(Assignment) Please set down every entry again exactly as it stands, without the pictures.

(Entries supplied)
- - - - - - -
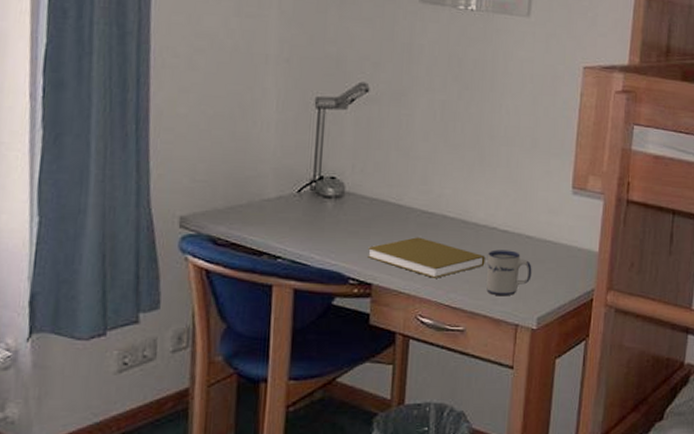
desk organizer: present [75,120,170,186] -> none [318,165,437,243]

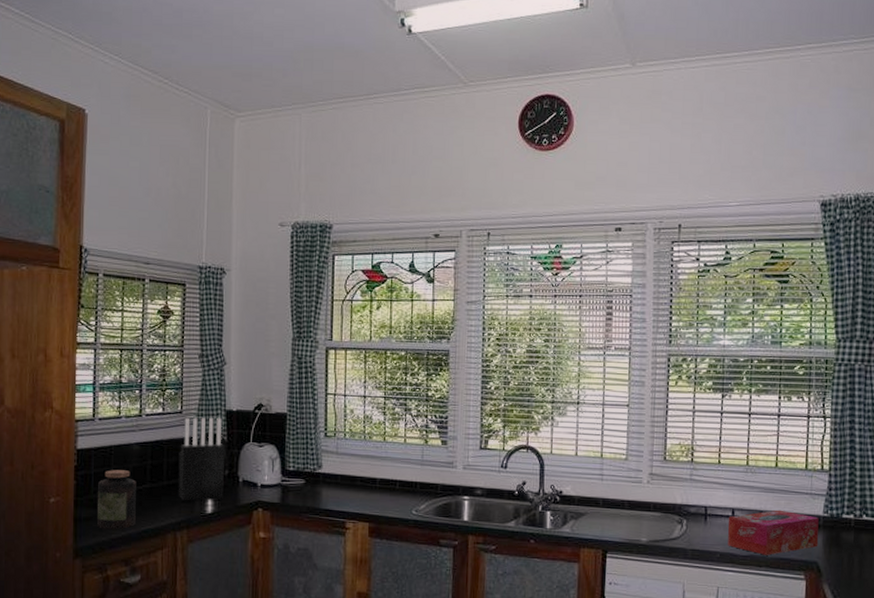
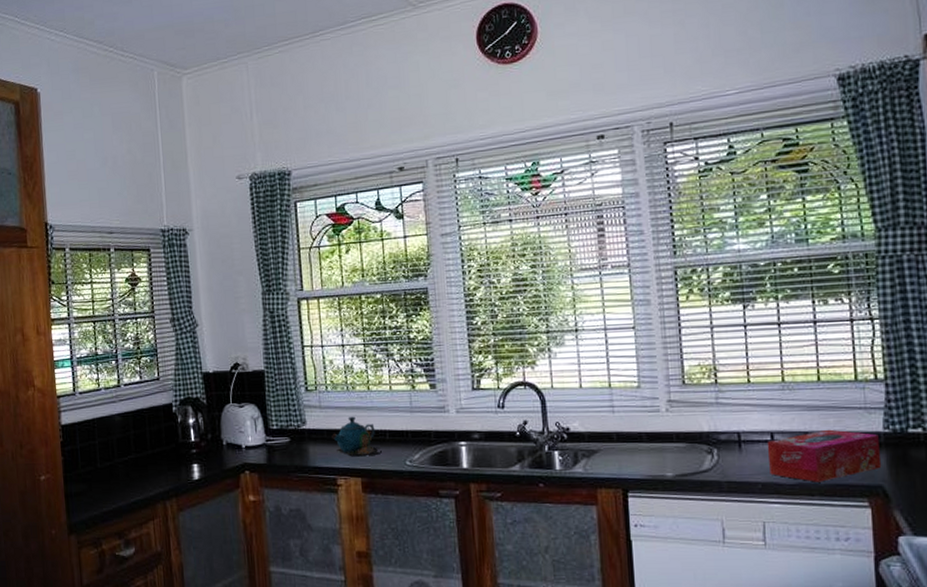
jar: present [97,470,136,530] -> none [85,442,125,503]
knife block: present [178,417,225,501] -> none [160,381,209,469]
teapot: none [345,464,391,503] -> present [332,416,382,456]

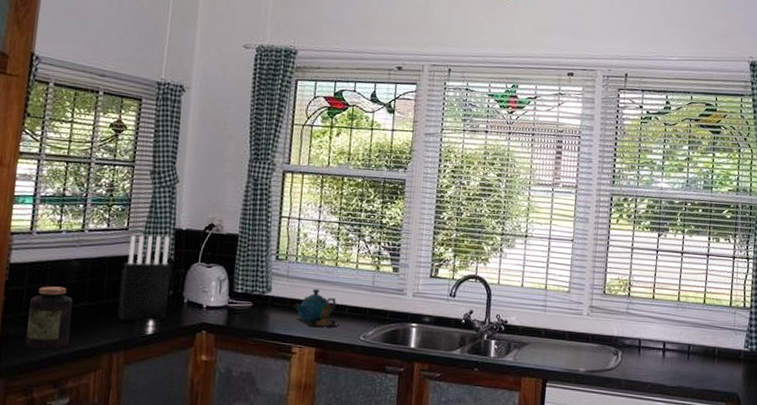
jar: none [85,442,125,503] -> present [26,286,73,350]
knife block: none [160,381,209,469] -> present [117,234,171,321]
tissue box: present [767,429,882,482] -> none [658,343,740,387]

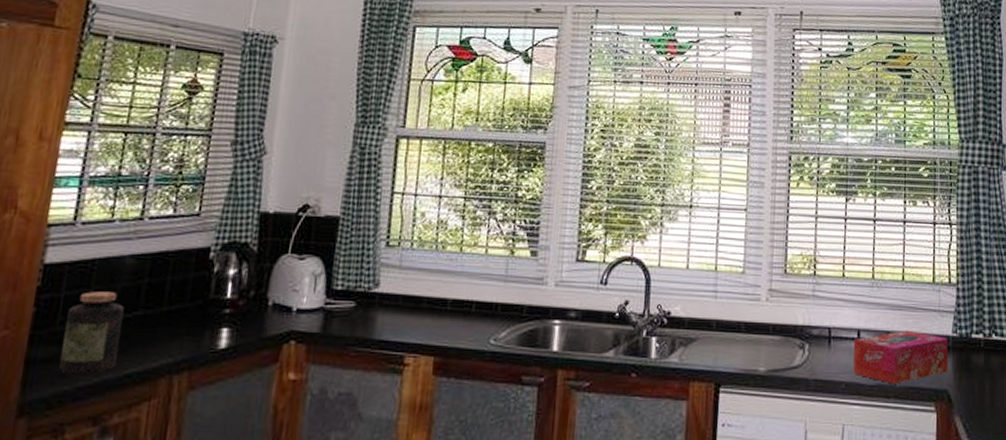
knife block: present [117,234,171,321] -> none [181,221,253,333]
teapot: present [294,289,339,328] -> none [407,281,464,331]
tissue box: none [658,343,740,387] -> present [853,330,949,384]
- - - - - - -
(Worked solution)
desk organizer: present [75,120,170,186] -> none [318,165,437,243]

jar: present [97,470,136,530] -> none [85,442,125,503]
knife block: present [178,417,225,501] -> none [160,381,209,469]
teapot: none [345,464,391,503] -> present [332,416,382,456]

jar: none [85,442,125,503] -> present [26,286,73,350]
knife block: none [160,381,209,469] -> present [117,234,171,321]
tissue box: present [767,429,882,482] -> none [658,343,740,387]

knife block: present [117,234,171,321] -> none [181,221,253,333]
teapot: present [294,289,339,328] -> none [407,281,464,331]
tissue box: none [658,343,740,387] -> present [853,330,949,384]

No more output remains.